Reproduce exactly the lines of the material beneath, from the line that contains "ring mcp: (54, 47)" to the line that contains "thumb mcp: (97, 78)", both included, and no other lines.

Dataset extract:
--

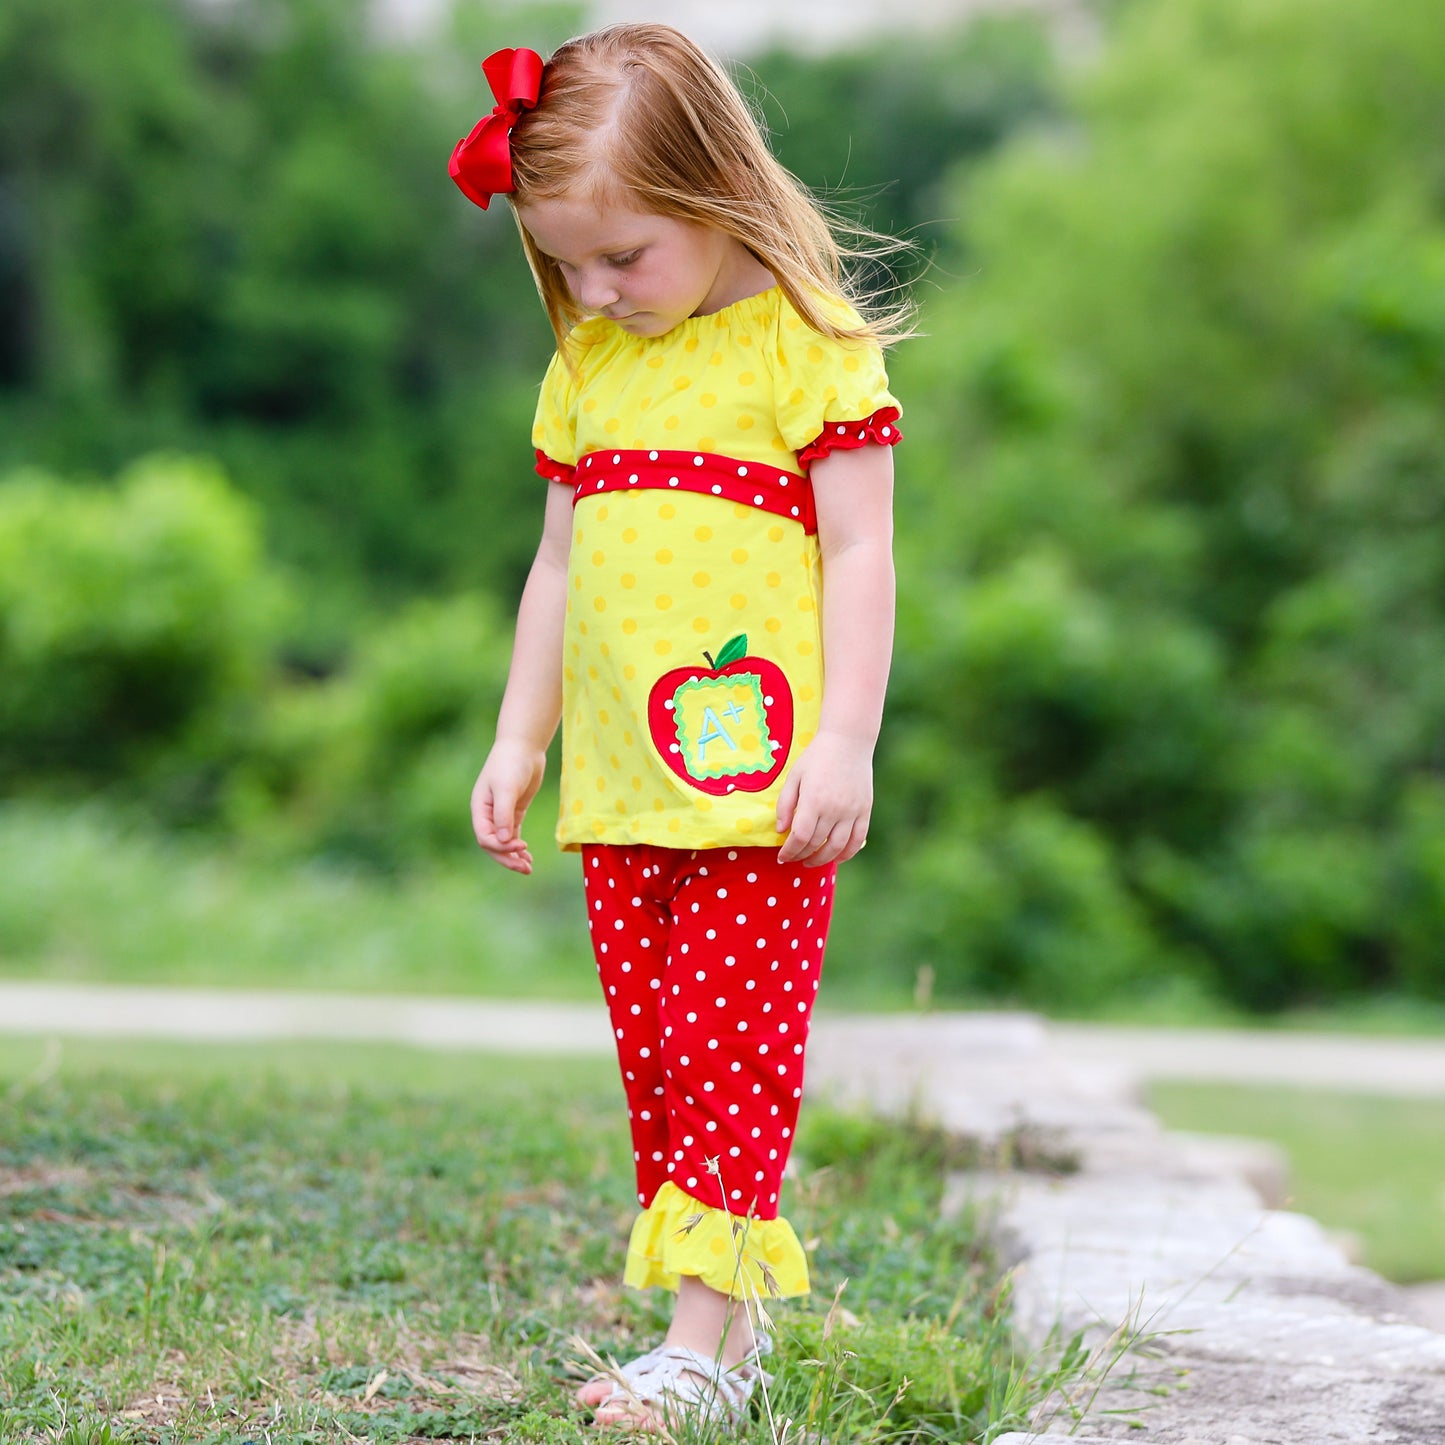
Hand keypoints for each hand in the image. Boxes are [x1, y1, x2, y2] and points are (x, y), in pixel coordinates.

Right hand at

--

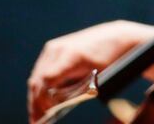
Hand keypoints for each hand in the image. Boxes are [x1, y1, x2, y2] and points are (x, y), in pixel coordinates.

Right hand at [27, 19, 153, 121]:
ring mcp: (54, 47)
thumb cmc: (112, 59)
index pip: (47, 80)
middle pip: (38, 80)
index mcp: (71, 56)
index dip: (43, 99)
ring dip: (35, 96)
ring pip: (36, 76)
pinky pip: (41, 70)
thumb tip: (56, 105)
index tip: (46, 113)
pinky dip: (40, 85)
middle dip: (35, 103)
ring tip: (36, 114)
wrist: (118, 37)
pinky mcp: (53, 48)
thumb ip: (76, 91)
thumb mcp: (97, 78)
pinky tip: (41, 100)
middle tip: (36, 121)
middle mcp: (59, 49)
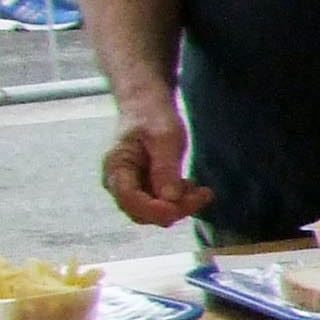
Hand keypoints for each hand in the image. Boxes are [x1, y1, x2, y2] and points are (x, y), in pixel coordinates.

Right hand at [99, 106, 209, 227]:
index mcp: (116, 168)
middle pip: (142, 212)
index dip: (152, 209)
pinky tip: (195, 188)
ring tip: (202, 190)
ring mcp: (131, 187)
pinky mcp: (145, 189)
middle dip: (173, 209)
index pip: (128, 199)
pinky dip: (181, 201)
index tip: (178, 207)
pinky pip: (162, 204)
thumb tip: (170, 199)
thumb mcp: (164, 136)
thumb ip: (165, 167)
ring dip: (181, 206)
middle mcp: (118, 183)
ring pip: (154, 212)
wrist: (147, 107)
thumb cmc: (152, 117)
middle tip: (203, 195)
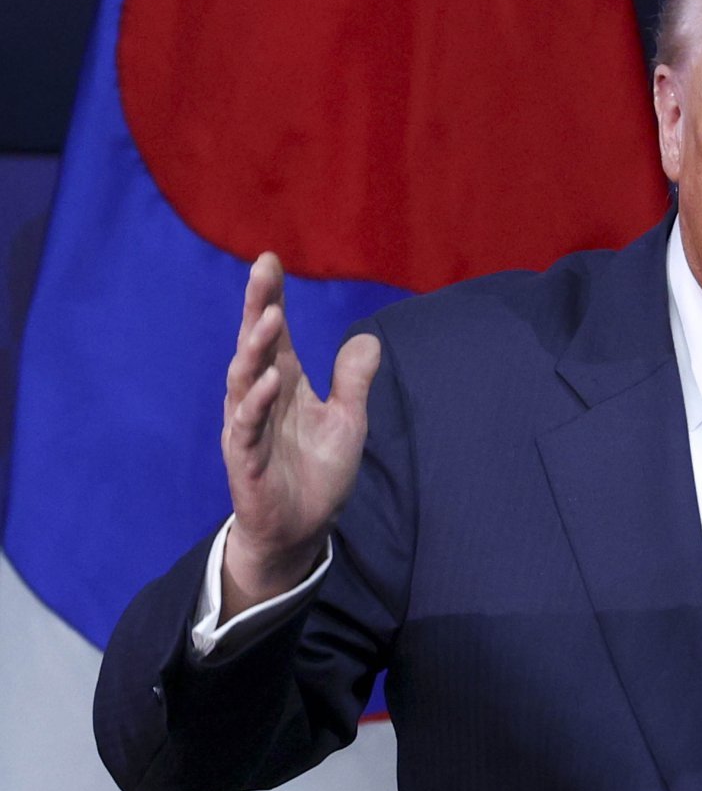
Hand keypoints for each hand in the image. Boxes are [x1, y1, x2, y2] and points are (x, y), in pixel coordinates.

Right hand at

--

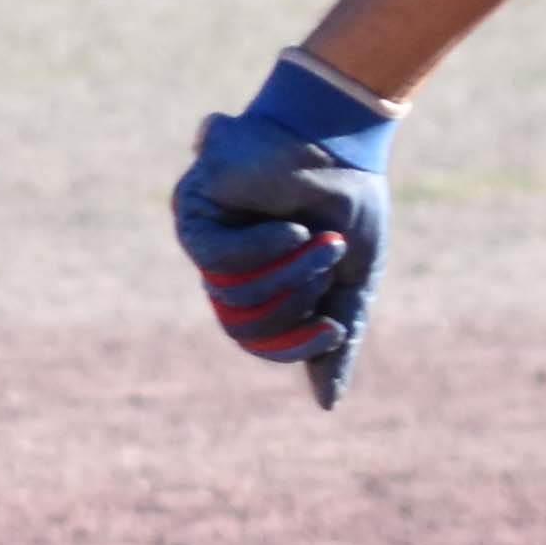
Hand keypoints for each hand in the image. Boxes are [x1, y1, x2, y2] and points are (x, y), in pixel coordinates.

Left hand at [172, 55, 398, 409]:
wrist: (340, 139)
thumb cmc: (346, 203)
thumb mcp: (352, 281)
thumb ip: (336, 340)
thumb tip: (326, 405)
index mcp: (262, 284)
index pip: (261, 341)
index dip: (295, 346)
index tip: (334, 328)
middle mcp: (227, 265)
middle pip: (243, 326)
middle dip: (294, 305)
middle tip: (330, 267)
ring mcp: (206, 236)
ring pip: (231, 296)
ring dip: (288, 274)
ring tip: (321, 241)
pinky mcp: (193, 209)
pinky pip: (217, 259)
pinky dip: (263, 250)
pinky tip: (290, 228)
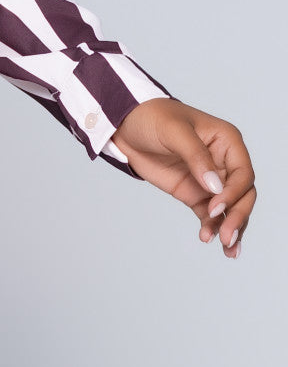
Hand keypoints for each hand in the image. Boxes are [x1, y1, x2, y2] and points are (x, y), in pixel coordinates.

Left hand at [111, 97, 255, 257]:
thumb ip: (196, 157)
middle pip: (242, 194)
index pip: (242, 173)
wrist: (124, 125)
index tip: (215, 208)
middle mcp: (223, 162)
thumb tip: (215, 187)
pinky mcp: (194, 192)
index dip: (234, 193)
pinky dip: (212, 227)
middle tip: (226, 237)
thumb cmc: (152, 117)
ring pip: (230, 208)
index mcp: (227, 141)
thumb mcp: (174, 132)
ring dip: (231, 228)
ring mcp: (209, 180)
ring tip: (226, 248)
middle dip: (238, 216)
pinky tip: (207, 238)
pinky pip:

--

Task response:
ring mcp: (54, 47)
thumb cmc: (112, 59)
index pip: (47, 80)
middle pip: (38, 80)
index mcp: (71, 56)
index dip: (43, 99)
ring dip: (35, 96)
ring pip: (36, 76)
pinky pip: (41, 70)
thumb tip: (56, 105)
index tip: (46, 113)
pinky dip: (40, 85)
middle dip: (35, 103)
ring tip: (36, 114)
wrist: (118, 37)
pinky mcp: (53, 48)
thumb ip: (76, 91)
thumb mcp: (97, 78)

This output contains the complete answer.